The answer must be an exact copy of the entries that follow, with all images removed.

Stored data entries
=== Begin Enclosure ===
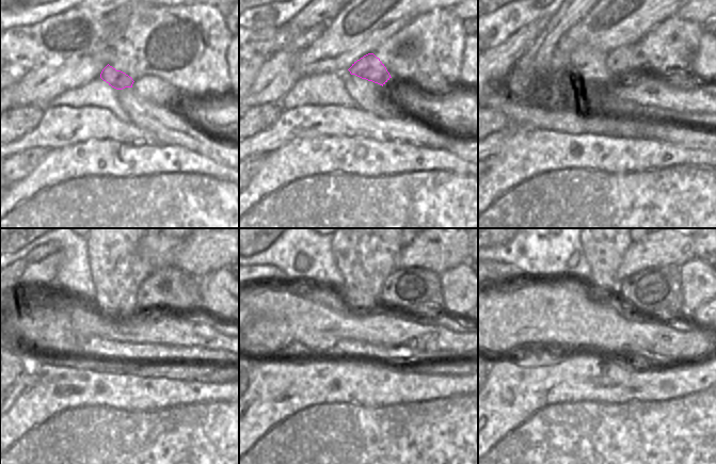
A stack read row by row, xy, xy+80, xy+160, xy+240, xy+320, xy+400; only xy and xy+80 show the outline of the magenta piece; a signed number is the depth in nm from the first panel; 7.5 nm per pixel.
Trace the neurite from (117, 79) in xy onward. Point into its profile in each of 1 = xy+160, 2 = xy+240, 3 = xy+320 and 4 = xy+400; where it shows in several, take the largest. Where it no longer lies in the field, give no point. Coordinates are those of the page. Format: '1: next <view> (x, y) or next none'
1: next xy+160 (625, 59)
2: next xy+240 (170, 288)
3: next xy+320 (409, 290)
4: next xy+400 (657, 289)

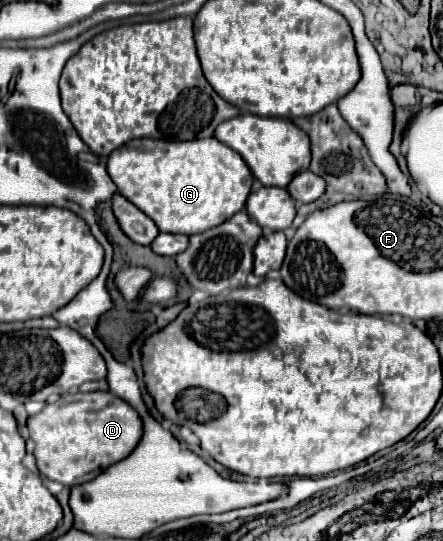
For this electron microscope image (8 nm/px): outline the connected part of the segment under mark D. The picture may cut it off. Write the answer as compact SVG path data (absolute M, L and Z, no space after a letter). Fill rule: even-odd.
=== End Enclosure ===
### [RESULT]
A stack read row by row, xy, xy+80, xy+160, xy+240, xy+320, xy+400; only xy and xy+80 show the outline of the magenta piece; a signed number is the depth in nm from the first panel; 7.5 nm per pixel.
Trace the neurite from (117, 79) in xy onward. Point into its profile in each of 1 = xy+160, 2 = xy+240, 3 = xy+320 and 4 = xy+400; where it shows in several, take the largest. Where it no longer lies in the field, give no point. Coordinates are those of the page. Format: '1: next <view> (x, y) or next none'
1: next xy+160 (625, 59)
2: next xy+240 (170, 288)
3: next xy+320 (409, 290)
4: next xy+400 (657, 289)

For this electron microscope image (8 nm/px): outline the connected part of the segment under mark D. The picture may cut it off. Write the answer as compact SVG path data (absolute M, L and Z, no space after a letter). Fill rule: even-odd.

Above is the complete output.